Apolipoprotein E (apoE) is a multifunctional protein that plays a key role in the metabolism of cholesterol and triglycerides, according to background information in the article. Some studies have found associations between certain apoE genotypes and lipid levels and coronary risk, but many of those studies were small in size and may be liable to biases.
Anna M. Bennet, Ph.D., of the University of Cambridge, England, and colleagues conducted a review of studies to reassess associations of apoE genotypes with circulating lipid levels and coronary risk. The authors identified 82 studies of lipid levels (86,067 healthy participants) and 121 studies of coronary outcomes (37,850 cases and 82,727 controls), with a focus on studies with at least 1,000 healthy participants for lipids and those with at least 500 coronary outcomes.

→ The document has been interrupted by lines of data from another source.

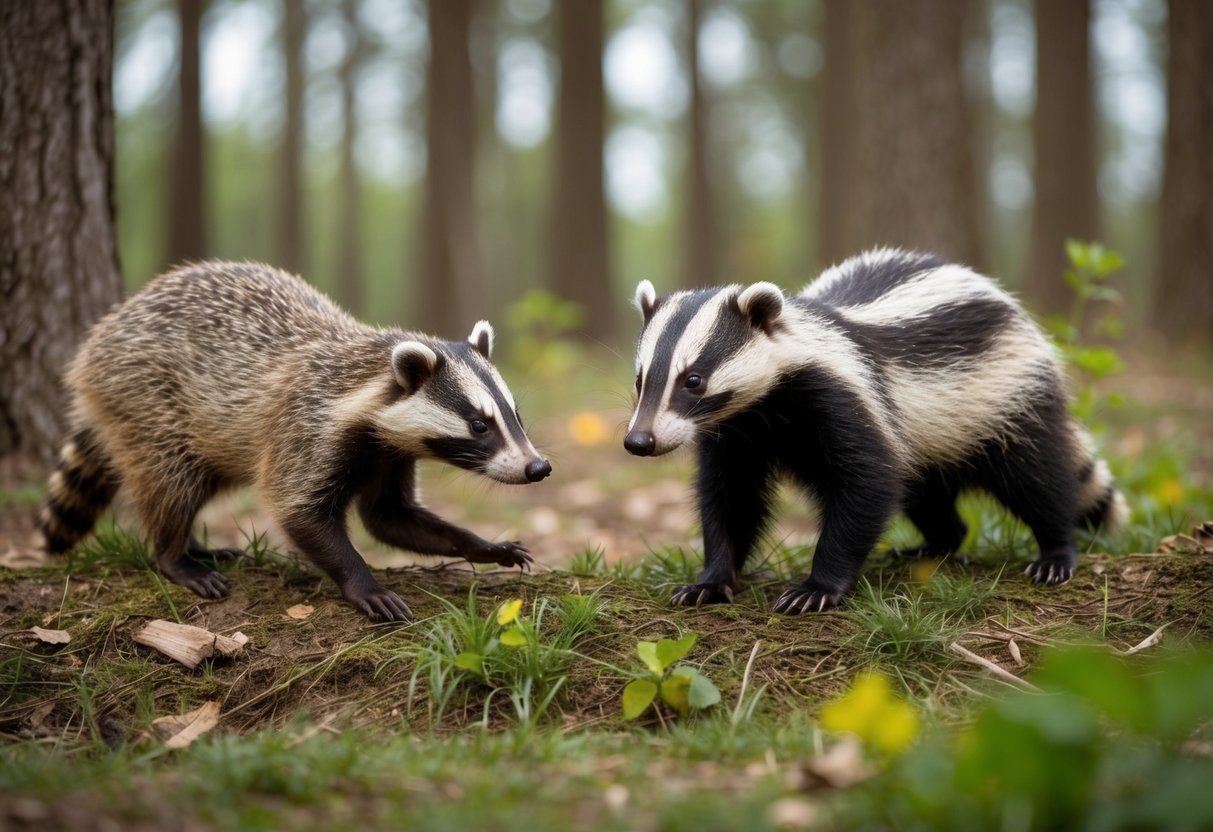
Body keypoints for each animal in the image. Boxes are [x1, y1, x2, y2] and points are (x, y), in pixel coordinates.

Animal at [39, 261, 551, 622]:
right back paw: (175, 554)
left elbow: (391, 517)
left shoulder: (389, 454)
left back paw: (197, 545)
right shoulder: (307, 426)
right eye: (479, 425)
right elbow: (299, 511)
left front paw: (486, 546)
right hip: (146, 397)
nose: (538, 467)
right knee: (170, 479)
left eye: (515, 415)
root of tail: (97, 342)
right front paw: (365, 584)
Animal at [624, 248, 1127, 614]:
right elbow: (731, 498)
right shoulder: (737, 434)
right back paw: (933, 545)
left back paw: (1055, 553)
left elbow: (867, 482)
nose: (639, 441)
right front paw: (710, 580)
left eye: (693, 380)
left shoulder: (842, 398)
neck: (766, 410)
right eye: (641, 378)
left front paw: (816, 587)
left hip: (1009, 401)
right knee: (929, 497)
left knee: (1036, 477)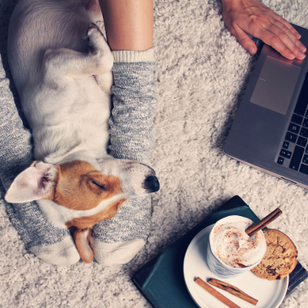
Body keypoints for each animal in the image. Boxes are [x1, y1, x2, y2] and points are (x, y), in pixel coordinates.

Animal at [4, 0, 159, 262]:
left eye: (97, 183)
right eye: (115, 209)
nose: (153, 183)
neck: (75, 137)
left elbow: (106, 71)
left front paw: (97, 45)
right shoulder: (54, 61)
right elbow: (103, 61)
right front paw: (96, 39)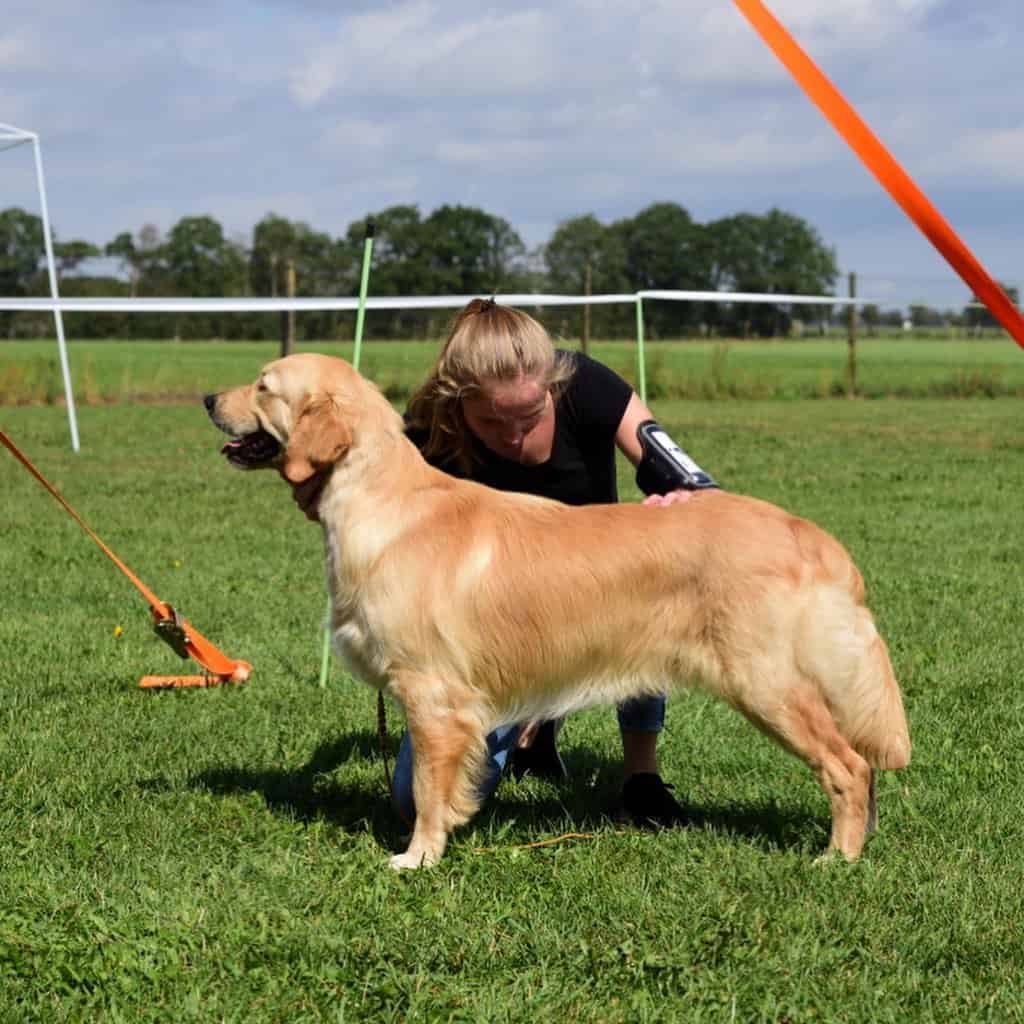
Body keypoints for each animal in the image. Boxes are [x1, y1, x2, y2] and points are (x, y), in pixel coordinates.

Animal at [203, 356, 909, 868]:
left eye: (263, 385)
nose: (208, 399)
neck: (383, 500)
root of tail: (804, 531)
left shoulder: (432, 695)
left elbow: (426, 789)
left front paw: (418, 858)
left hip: (764, 683)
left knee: (849, 766)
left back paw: (837, 858)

The researchers found that in the most extreme comparison, people with the E2/E2 genotype had a 31 percent lower average low-density lipoprotein cholesterol (LDL-C) values than those with the E4/E4 genotype, "a difference comparable with that produced by 'statin' medication," the authors write.
"The relationship of apoE genotypes with high-density lipoprotein cholesterol (HDL-C) was shallow and inverse and that with triglycerides was nonlinear and largely confined to the E2/E2 genotype, with the latter about 2 times weaker than previously reported."

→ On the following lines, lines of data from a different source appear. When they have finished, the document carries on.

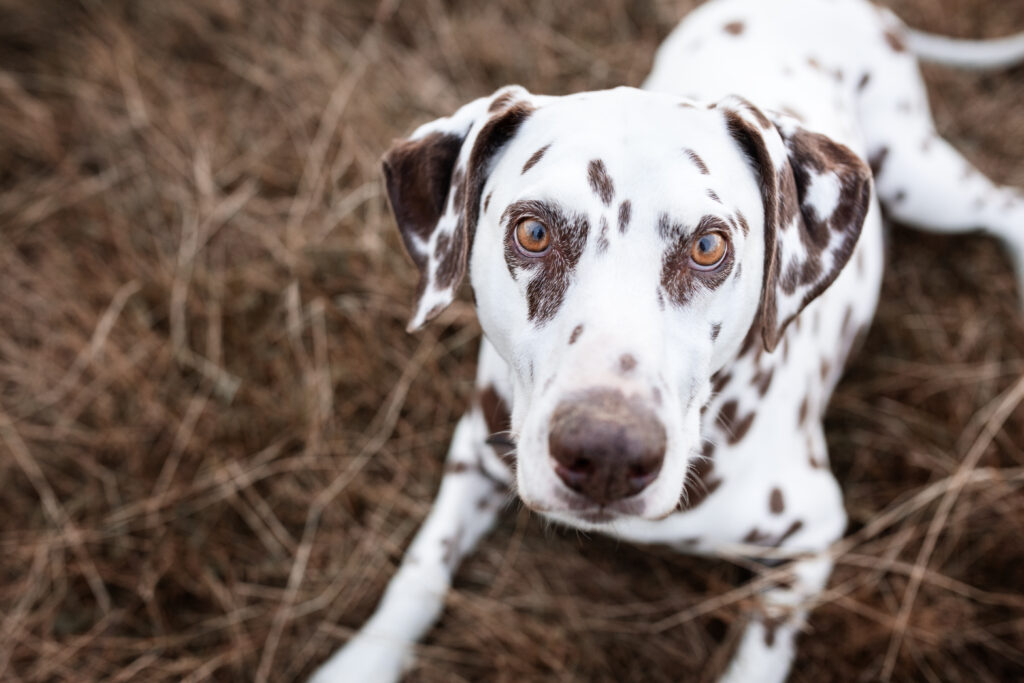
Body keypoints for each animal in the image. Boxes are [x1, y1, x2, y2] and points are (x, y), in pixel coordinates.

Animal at [311, 0, 1024, 679]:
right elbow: (422, 567)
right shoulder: (475, 451)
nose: (607, 453)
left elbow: (760, 653)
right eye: (533, 232)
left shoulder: (813, 538)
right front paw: (361, 662)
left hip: (916, 175)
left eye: (709, 245)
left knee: (1003, 204)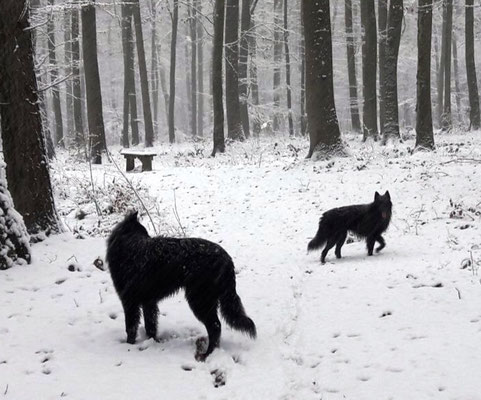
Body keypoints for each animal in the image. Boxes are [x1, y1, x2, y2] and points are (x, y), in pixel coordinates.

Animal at [105, 214, 255, 360]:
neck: (131, 247)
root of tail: (227, 259)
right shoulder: (149, 303)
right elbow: (150, 326)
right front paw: (152, 341)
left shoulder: (130, 303)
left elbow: (130, 327)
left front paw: (129, 345)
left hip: (199, 300)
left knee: (215, 326)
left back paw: (207, 354)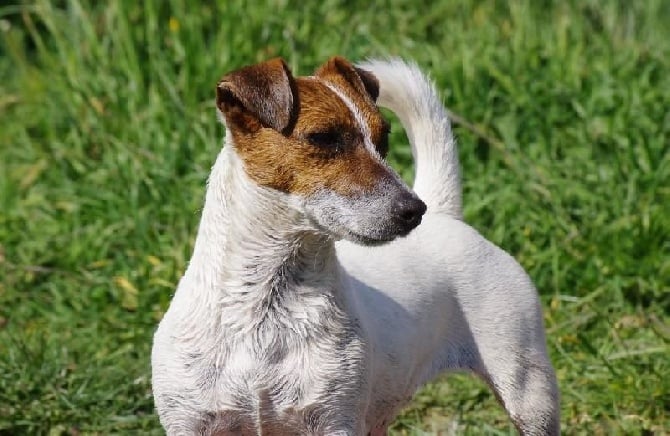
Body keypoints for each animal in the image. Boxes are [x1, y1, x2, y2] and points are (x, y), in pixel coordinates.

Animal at [154, 56, 560, 434]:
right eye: (323, 138)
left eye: (383, 139)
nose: (414, 210)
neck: (265, 311)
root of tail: (446, 215)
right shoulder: (192, 422)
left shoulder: (334, 421)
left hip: (529, 391)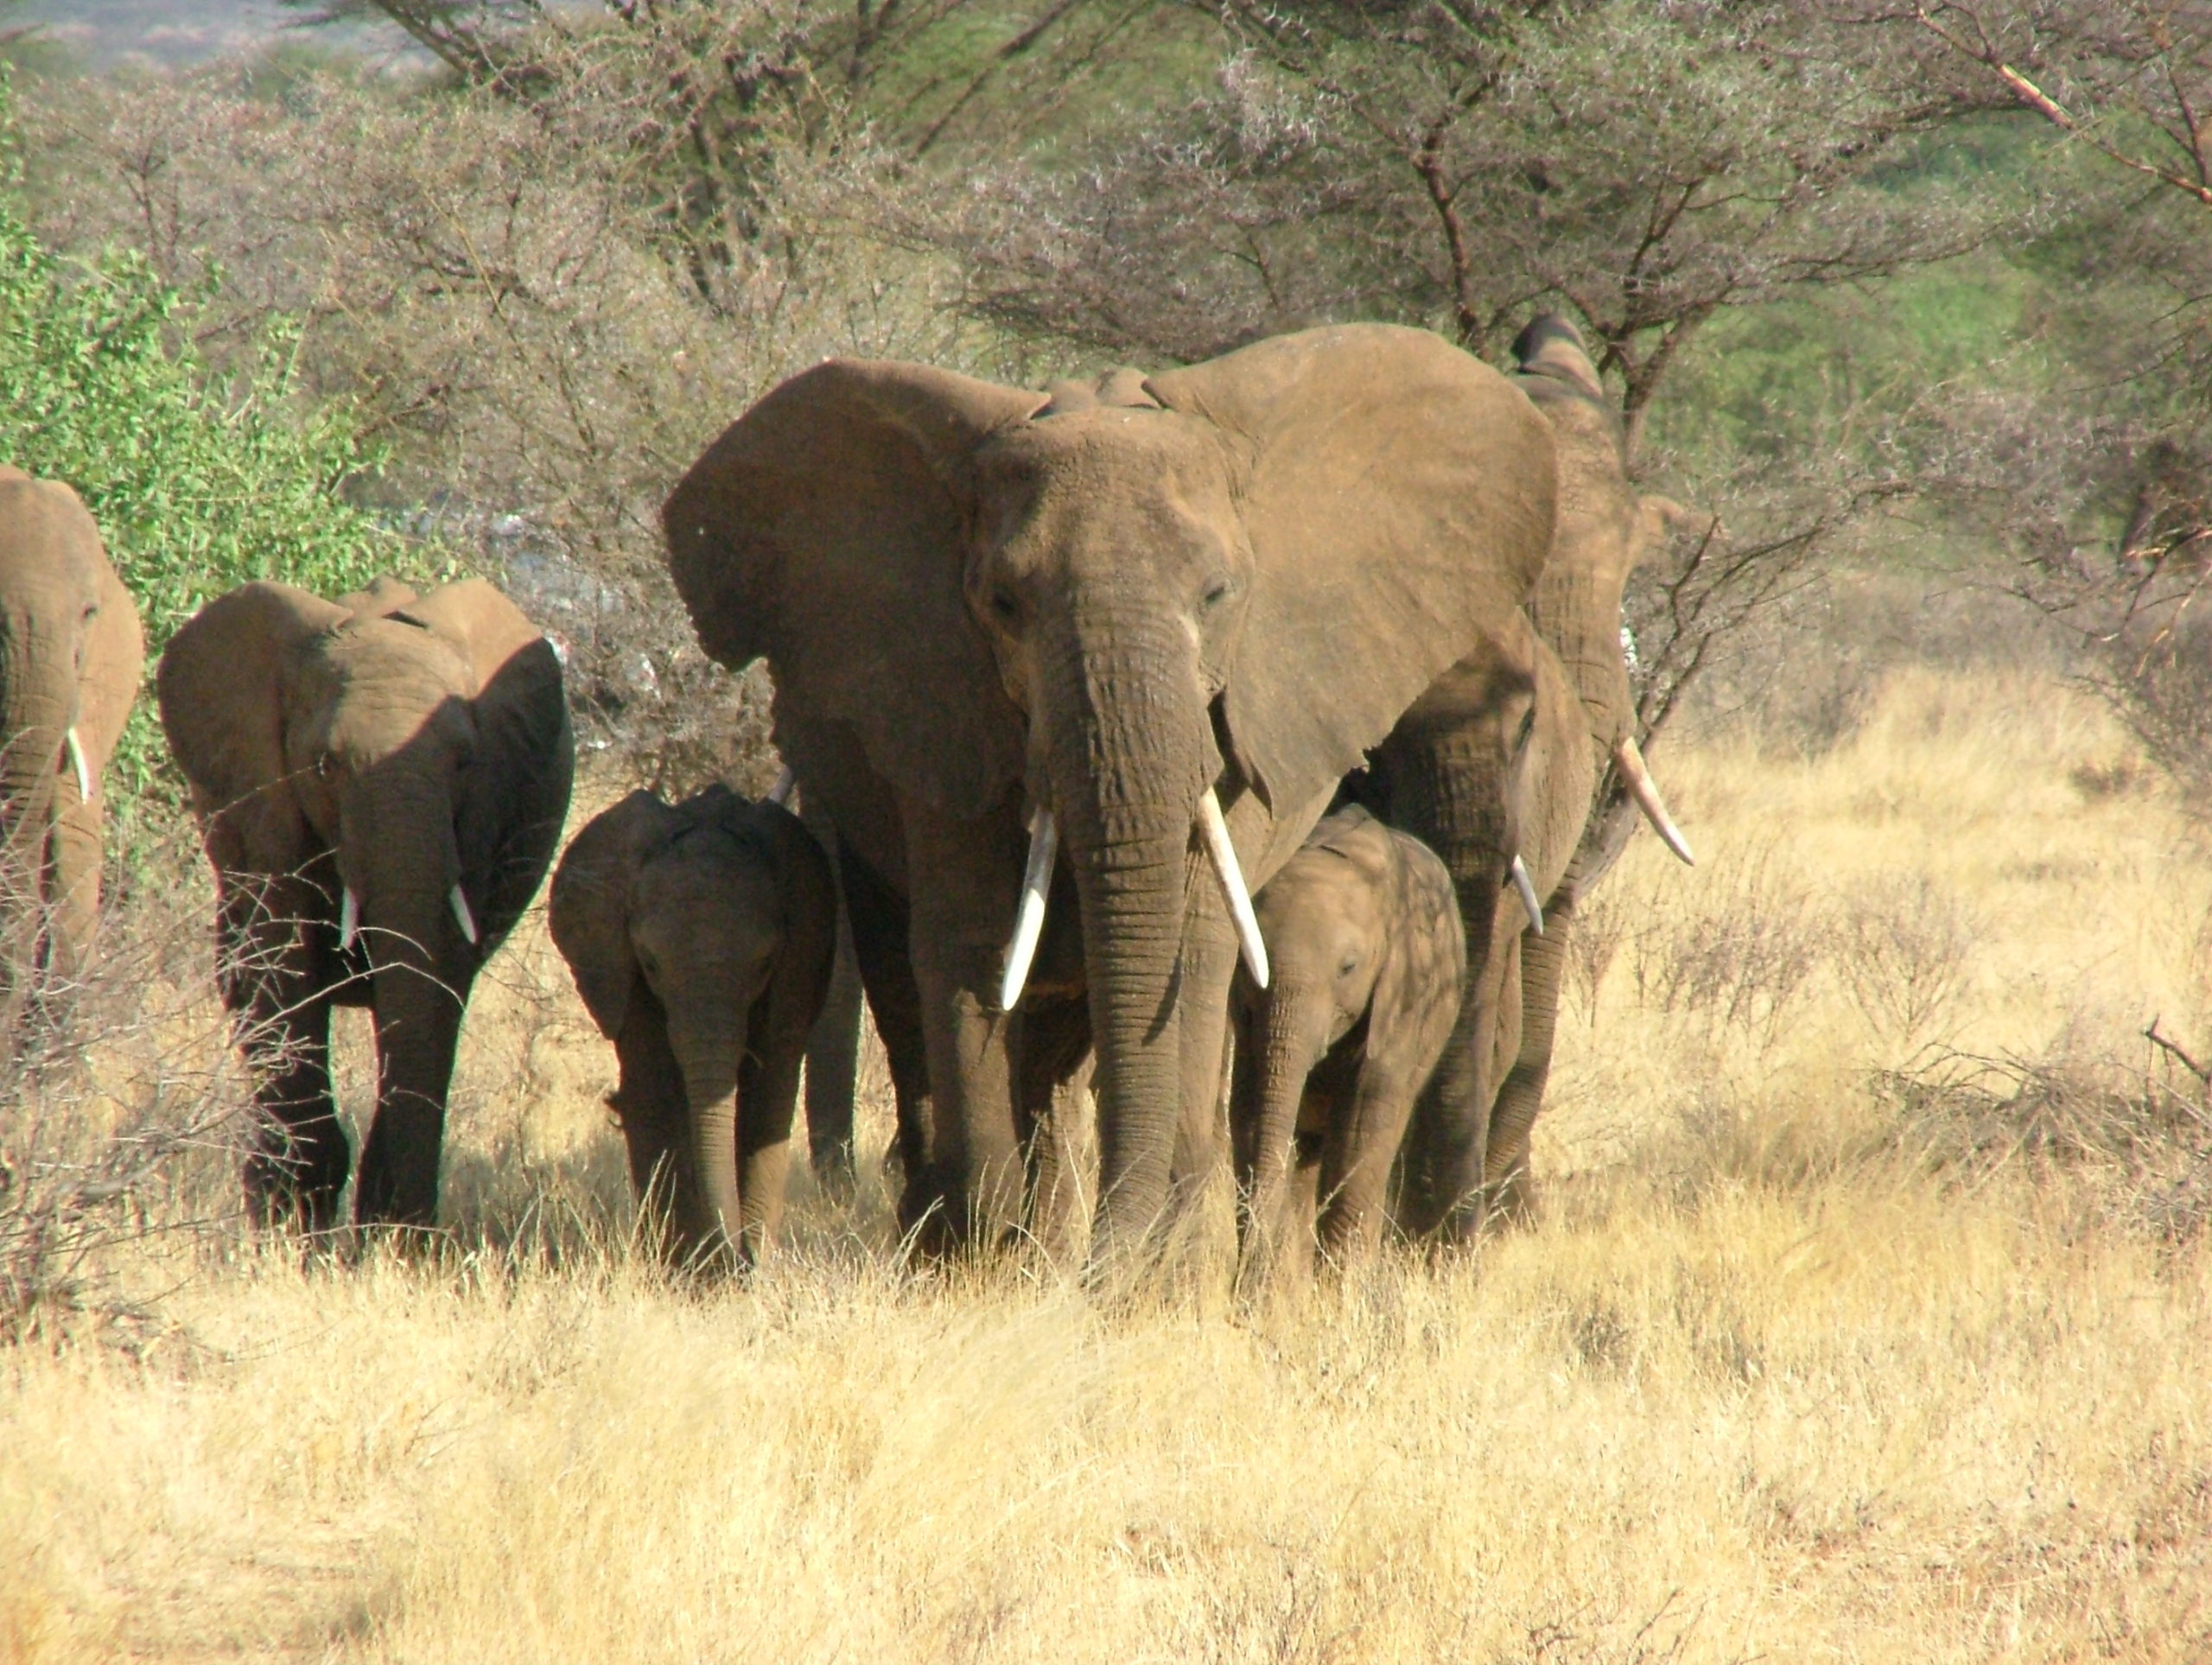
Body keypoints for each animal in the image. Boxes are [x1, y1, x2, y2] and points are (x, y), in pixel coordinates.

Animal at [158, 576, 572, 1233]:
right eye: (325, 766)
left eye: (465, 761)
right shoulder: (262, 794)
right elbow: (282, 958)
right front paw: (292, 1226)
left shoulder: (485, 808)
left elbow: (437, 971)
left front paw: (395, 1236)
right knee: (242, 977)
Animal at [549, 785, 837, 1268]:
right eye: (650, 963)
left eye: (764, 965)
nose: (738, 1259)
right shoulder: (623, 969)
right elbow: (654, 1086)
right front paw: (688, 1268)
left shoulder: (799, 960)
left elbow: (770, 1092)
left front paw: (754, 1262)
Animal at [1229, 806, 1464, 1291]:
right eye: (1249, 963)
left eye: (1348, 968)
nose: (1242, 1291)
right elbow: (1250, 1114)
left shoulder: (1405, 992)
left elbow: (1362, 1125)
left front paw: (1335, 1294)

"We found that, in comparison with the commonest E3/E3 genotype, E2 carriers had a 20 percent reduced coronary risk, in contrast with previous estimates that E2 carriage is neutral for coronary risk. We noted strong evidence of selective publication in previous estimates based on smaller studies. This is a serious concern given that apoE genotypes and coronary risk had hitherto been considered among the few quantitatively secure associations in cardiovascular disease genetics."
The researchers add that compared with E3/E3 individuals, E4 carriers have a slightly increased risk of coronary disease.